Eighty-seven
A master in the art of anticipation, the interrogator could predict exactly the pain threshold of anyone trussed up in the seat before him.
His wife had spent decades begging him to stop, to find a less severe career. But, as he told her time and again, there was nothing quite so satisfying as extracting information from the lips of the unwilling.
Omary circumnavigated the questions, and tried to gauge where they were leading, if anywhere at all. He was asked about his father and his grandfather, about his income and his schooling, and about the scar on his right cheek.
The examination lasted an hour or more, but was nothing more than a warm-up for things to come. Lighting another cigarette, the interrogator blew out – the grey smoke billowing like a storm cloud into the light.
‘Now, Mr. Omary,’ he said, his tone deepening, ‘you are to tell me about the heroin. Where did it come from?’
His muscles fatigued with lactic acid, Hicham Omary struggled to keep his cool.

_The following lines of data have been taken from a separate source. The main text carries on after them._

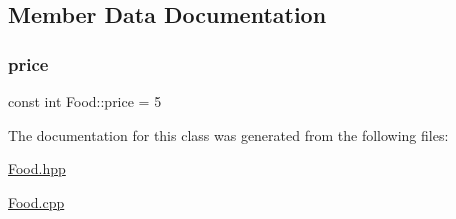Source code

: \subsection{Member Data Documentation}
\mbox{\label{class_food_af54f2090e84e95fcdc95f5c2d93386df}} 
\subsubsection{\texorpdfstring{price}{price}}
{\footnotesize\ttfamily const int Food\+::price = 5\hspace{0.3cm}{\ttfamily [static]}}



The documentation for this class was generated from the following files\+:\begin{DoxyCompactItemize}
\item 
\mbox{\hyperlink{_food_8hpp}{Food.\+hpp}}\item 
\mbox{\hyperlink{_food_8cpp}{Food.\+cpp}}\end{DoxyCompactItemize}
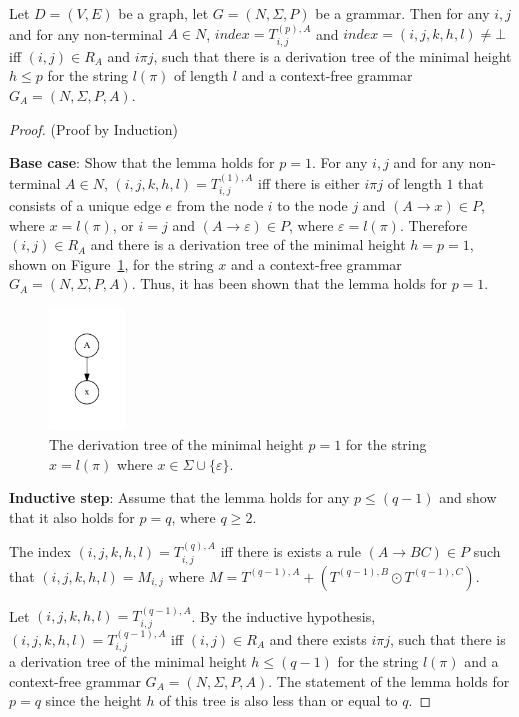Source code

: \begin{lemma}\label{lemma:correctness}
	Let $D = (V,E)$ be a graph, let $G =(N,\Sigma,P)$ be a grammar. Then for any $i, j$ and for any non-terminal $A \in N$, $index = T^{(p),A}_{i,j}$ and $index = (i,j,k,h,l) \neq \bot$ iff $(i,j) \in R_A$ and $i \pi j$, such that there is a derivation tree of the minimal height $h \leq p$ for the string $l(\pi)$  of length $l$ and a context-free grammar $G_A = (N,\Sigma,P,A)$.
\end{lemma}
\begin{proof}(Proof by Induction)
	
	\textbf{Base case}: Show that the lemma holds for $p = 1$. For any $i, j$ and for any non-terminal $A \in N$, $(i,j,k,h,l) = T^{(1), A}_{i,j}$ iff there is either $i \pi j$ of length $1$ that consists of a unique edge $e$ from the node $i$ to the node $j$ and $(A \rightarrow x) \in P$, where $x = l(\pi)$, or $i = j$ and $(A \rightarrow \varepsilon) \in P$, where $\varepsilon = l(\pi)$. Therefore $(i,j) \in R_A$ and there is a derivation tree of the minimal height $h = p = 1$, shown on Figure~\ref{tree1}, for the string $x$ and a context-free grammar $G_A = (N,\Sigma,P,A)$. Thus, it has been shown that the lemma holds for $p = 1$.
	
	\begin{figure}[h!]
		\centering
		\includegraphics[width=2cm]{pictures/tree1.pdf}
		\caption{The derivation tree of the minimal height $p = 1$ for the string $x = l(\pi)$ where $x \in \Sigma \cup \{\varepsilon\}$.}
		\label{tree1}
	\end{figure}
	
	\textbf{Inductive step}: Assume that the lemma holds for any $p \leq (q - 1)$ and show that it also holds for $p = q$, where $q \geq 2$.
	
	The index $(i,j,k,h,l) = T^{(q),A}_{i,j}$ iff there is exists a rule $(A \to B C) \in P$ such that $(i,j,k,h,l) = M_{i,j}$ where $M = T^{(q-1),A} + (T^{(q-1),B} \odot T^{(q-1),C})$. 
	
	Let $(i,j,k,h,l) = T^{(q-1),A}_{i,j}$. By the inductive hypothesis, $(i,j,k,h,l) = T^{(q-1),A}_{i,j}$ iff $(i,j) \in R_A$ and there exists $i \pi j$, such that there is a derivation tree of the minimal height $h \leq (q-1)$ for the string $l(\pi)$ and a context-free grammar $G_A = (N,\Sigma,P,A)$. The statement of the lemma holds for $p = q$ since the height $h$ of this tree is also less than or equal to $q$.
	

\end{proof}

He was damned if a two-bit torturer was going to ruffle him.
‘I’m a businessman, not a drug dealer,’ he replied.
‘I am looking for correct answers,’ the interrogator said. ‘And if I don’t get them, I shall use the equipment.’ He waved a hand towards the apparatus hanging on the walls. ‘I have a special treatment for everyone they send to me,’ he said.
‘Do you expect me to make something up, something to incriminate myself?’
‘I expect you to speak the truth.’
‘Then listen to me. I don’t know anything about the drugs I’m supposed to have bought or sold. And you know it as well as I. You can see it in my eyes. But if you’d like to continue this little charade, we can. You can pull out my teeth with those pliers. Or you can electrocute me with those wires, or cut me into little pieces with the knives. But my response is not going to change.’
‘My superiors in Rabat are waiting for your confession, and I have vowed to get it for them. But I think a few more days in the hole will soften you. You will return there now and be put on half rations, and a nice cold bath twice a day.’
The interrogator called out to the guard and, a moment later, Omary was hobbling forwards down the corridor. The blindfold had been left off, allowing him to look into the other cells as he went.
Unlike his own cubicle, the others had bars rather than a full steel door. The walls of the first were painted in black and white spirals, a ploy to drive a sane inmate mad. The next was spattered with a profusion of dark dried blood, from a suicide.
In the first cell, the prisoner was huddled up on the concrete floor. In the second, a convict was standing with his head in his hands. And the man in the third cell was tethered by a metre-long chain to the wall.
Staggering forwards, Omary got eye contact with him for a fleeting moment. The man’s eyes hung in an empty face, swollen with illness, with fear, with nights of treatment in the torture cell.
Until that moment, Hicham Omary managed to remain composed. But the sight of real terror, of a life hanging by a thread, was too much to bear.
As soon as he had been kicked back into his cell, the shackles removed, and the door slammed shut, he broke down and wept like he had never wept before.